_Selected text:_
# # # # # # #

RSV is a really good example of immunological memory. Immunological memory is really great because the first time you see the infection, it will probably cause a disease, but your immune response can remember that, and the next time you see that infection, you will get a milder form of the disease.

There is no vaccine for RSV, and our aim has been to try and understand why in New Zealand we’ve got such a high rate of severe RSV bronchiolitis, because our hospitalisation rate is about double that of other countries that are similar to New Zealand like Canada or Australia or the United States.

We are doing a collaborative study with another group in Wellington looking at vitamin D levels in children who are hospitalised with RSV. Because RSV like the flu tends to occur during the winter months, we think that, during the winter months, our vitamin D levels are really low because vitamin D needs to have sunlight to be converted to its active form in the body, and we can all – as a population – tend to be quite vitamin D deficient during winter, and that can make us susceptible to many diseases. And we are looking to see whether the children who have the severe RSV bronchiolitis are actually more vitamin D deficient than children who are able to fight off their infection in the community.

# # # # # # #

_Supplied material:_

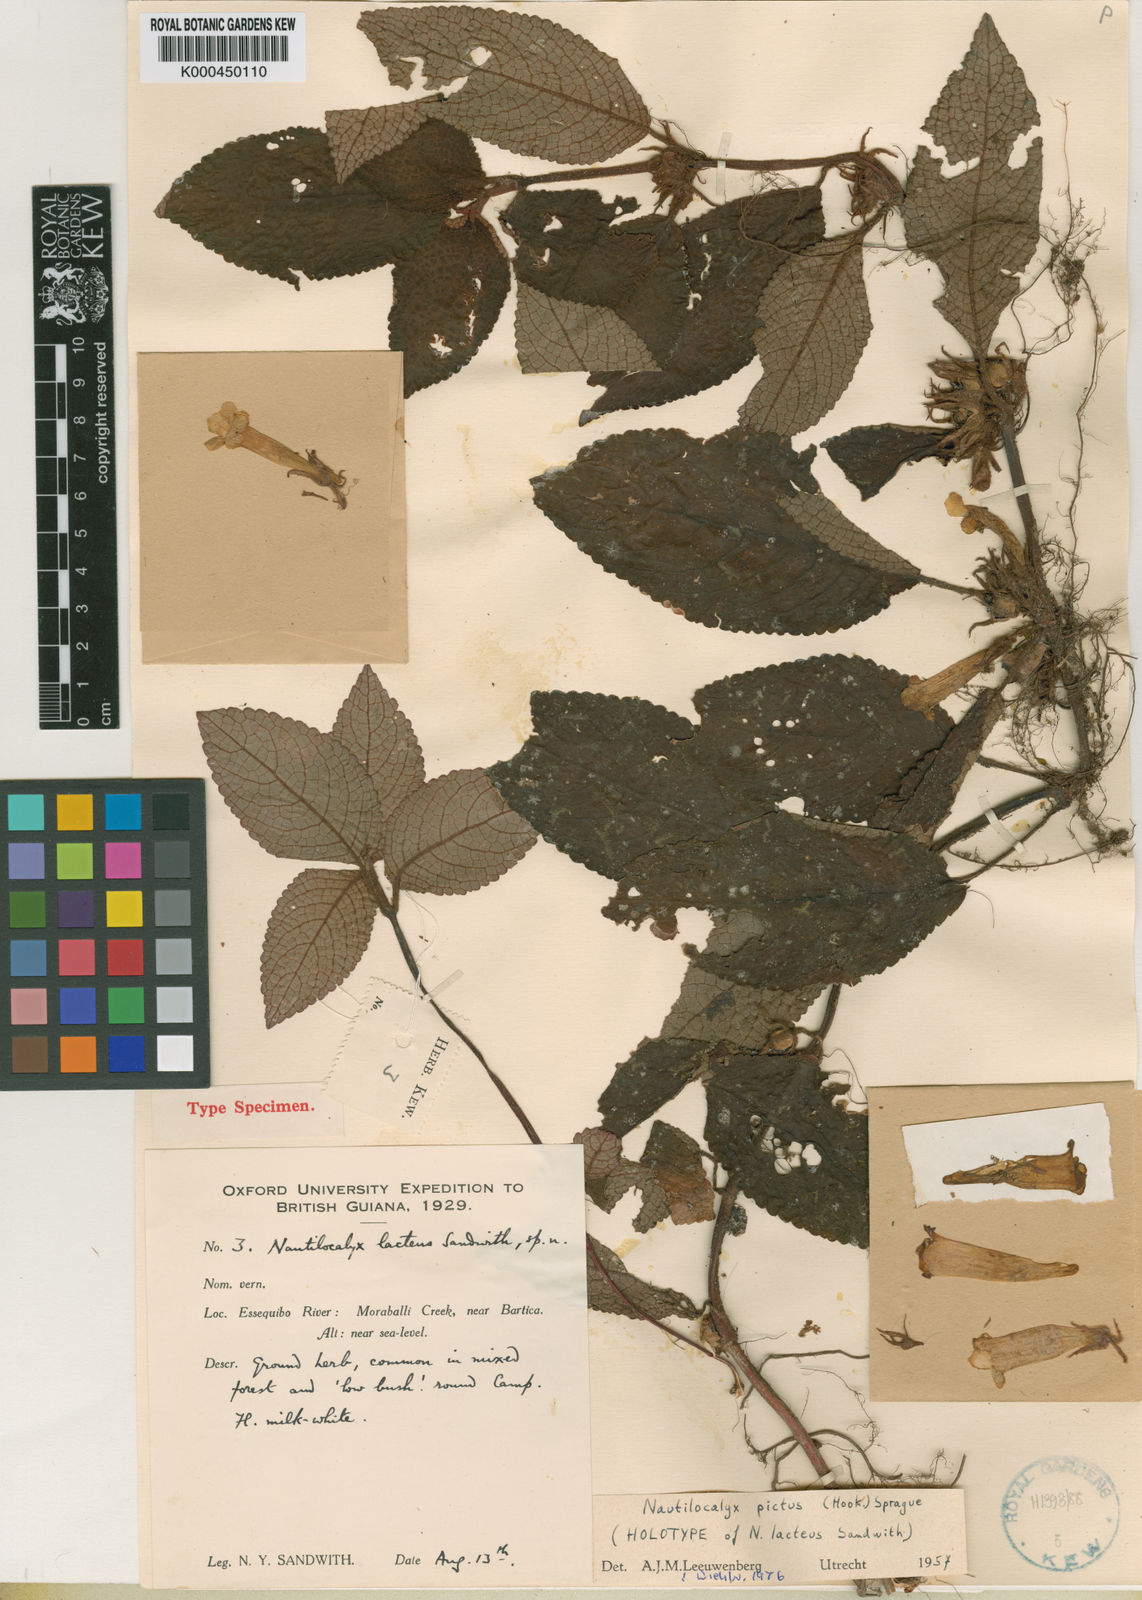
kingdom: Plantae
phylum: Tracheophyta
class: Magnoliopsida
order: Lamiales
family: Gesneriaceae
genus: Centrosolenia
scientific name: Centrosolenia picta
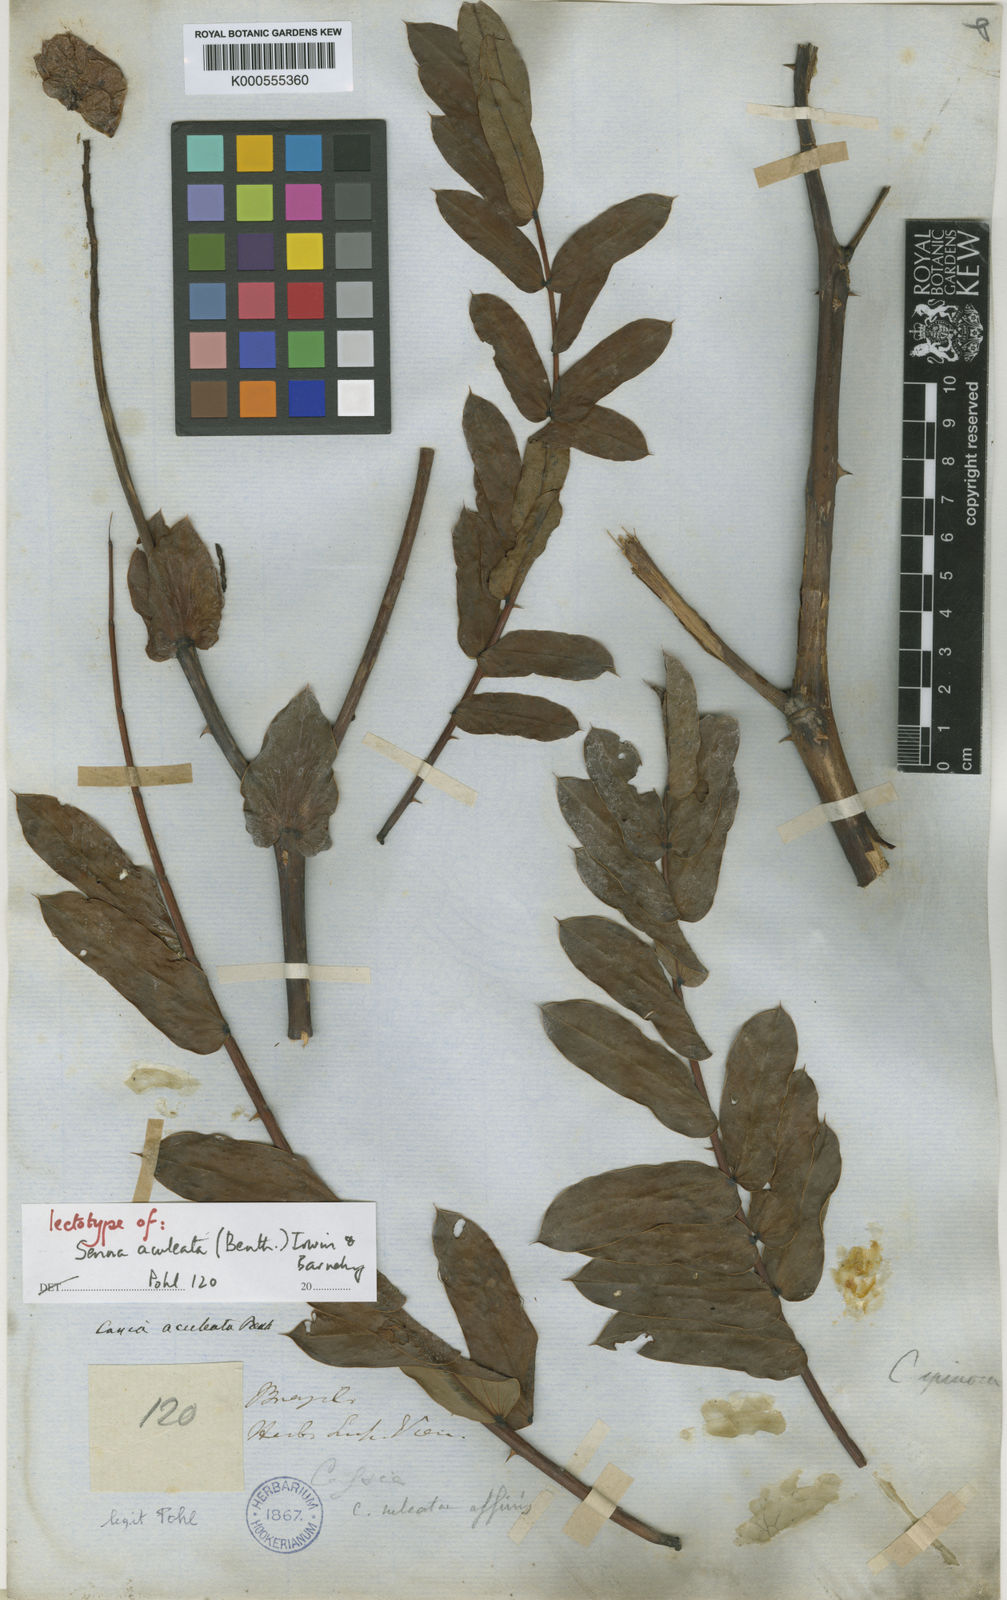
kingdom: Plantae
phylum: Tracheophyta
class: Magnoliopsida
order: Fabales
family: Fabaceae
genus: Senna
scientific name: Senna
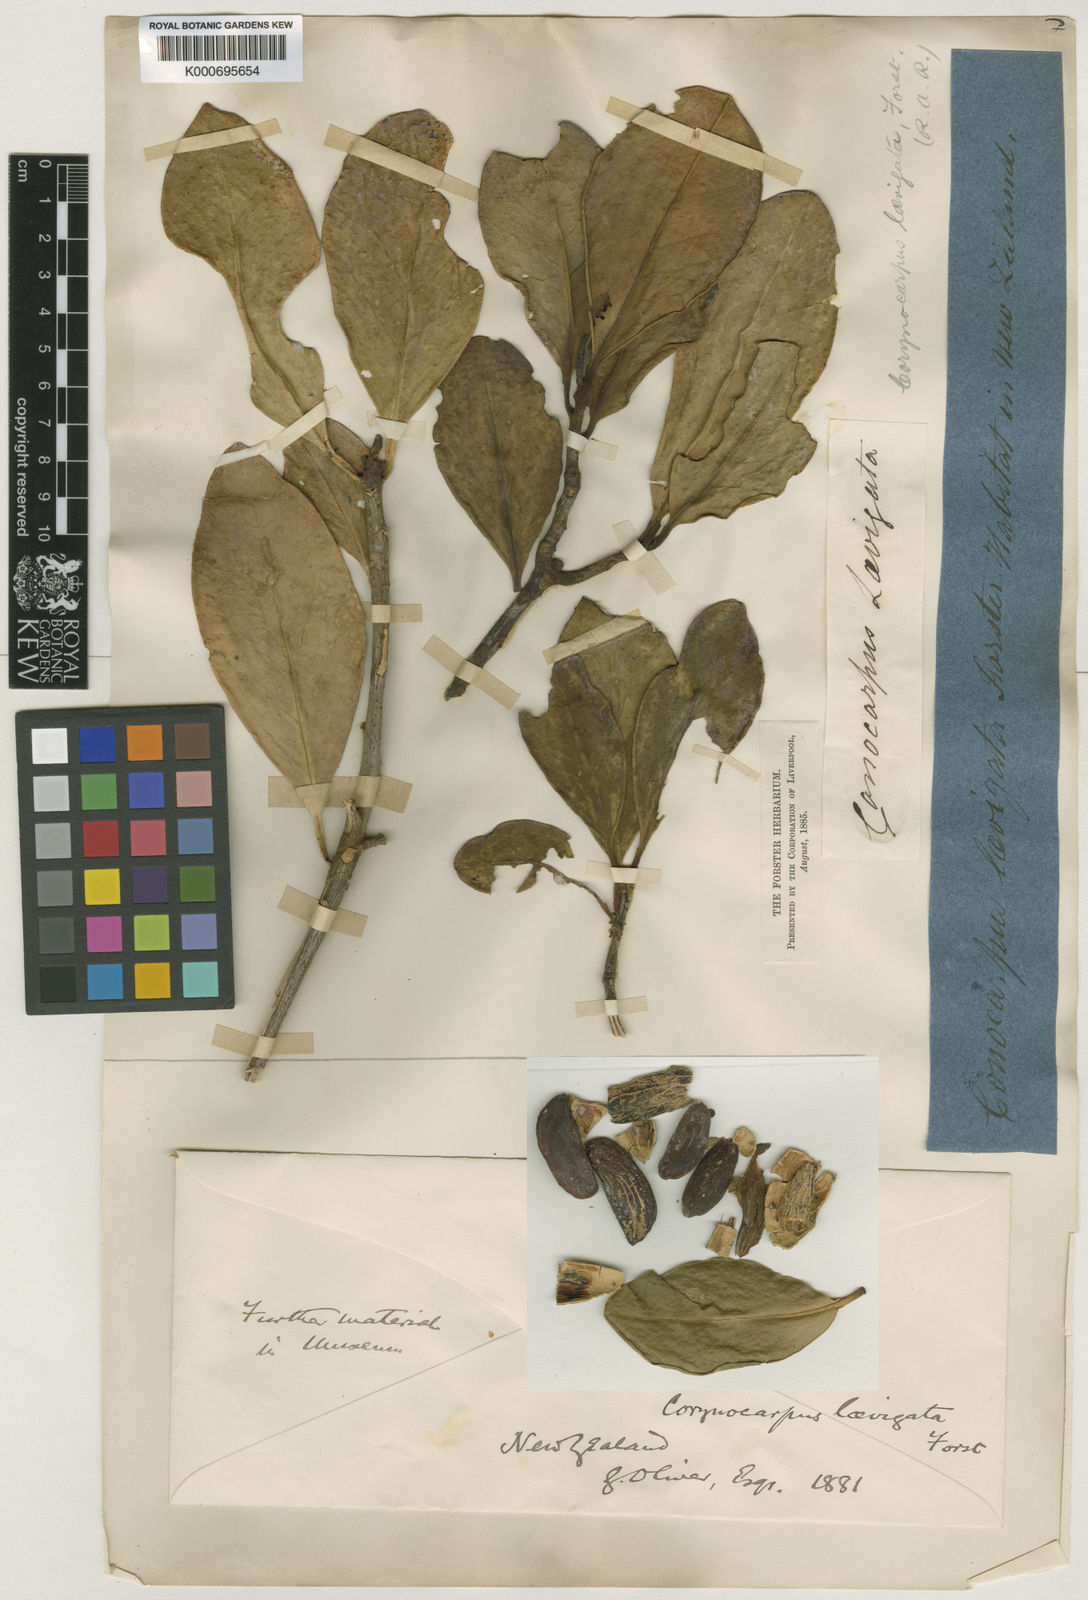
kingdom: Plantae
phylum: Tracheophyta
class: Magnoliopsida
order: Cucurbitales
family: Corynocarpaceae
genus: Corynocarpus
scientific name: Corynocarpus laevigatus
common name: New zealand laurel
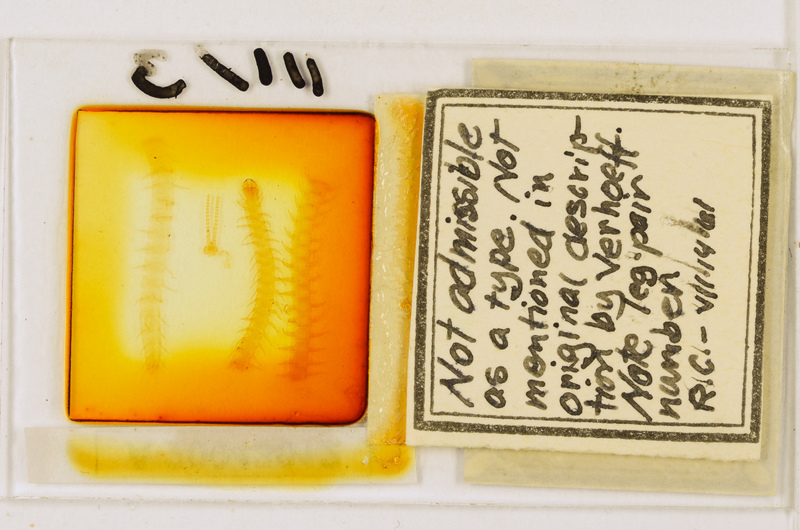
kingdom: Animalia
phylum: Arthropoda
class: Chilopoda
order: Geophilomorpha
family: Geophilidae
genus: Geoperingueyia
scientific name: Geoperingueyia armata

# # # # # # #

_Activity:_
Transcribe, word for word, the portion of the RSV text above from "There is no" to "the United States.".

_Your response:_
There is no vaccine for RSV, and our aim has been to try and understand why in New Zealand we’ve got such a high rate of severe RSV bronchiolitis, because our hospitalisation rate is about double that of other countries that are similar to New Zealand like Canada or Australia or the United States.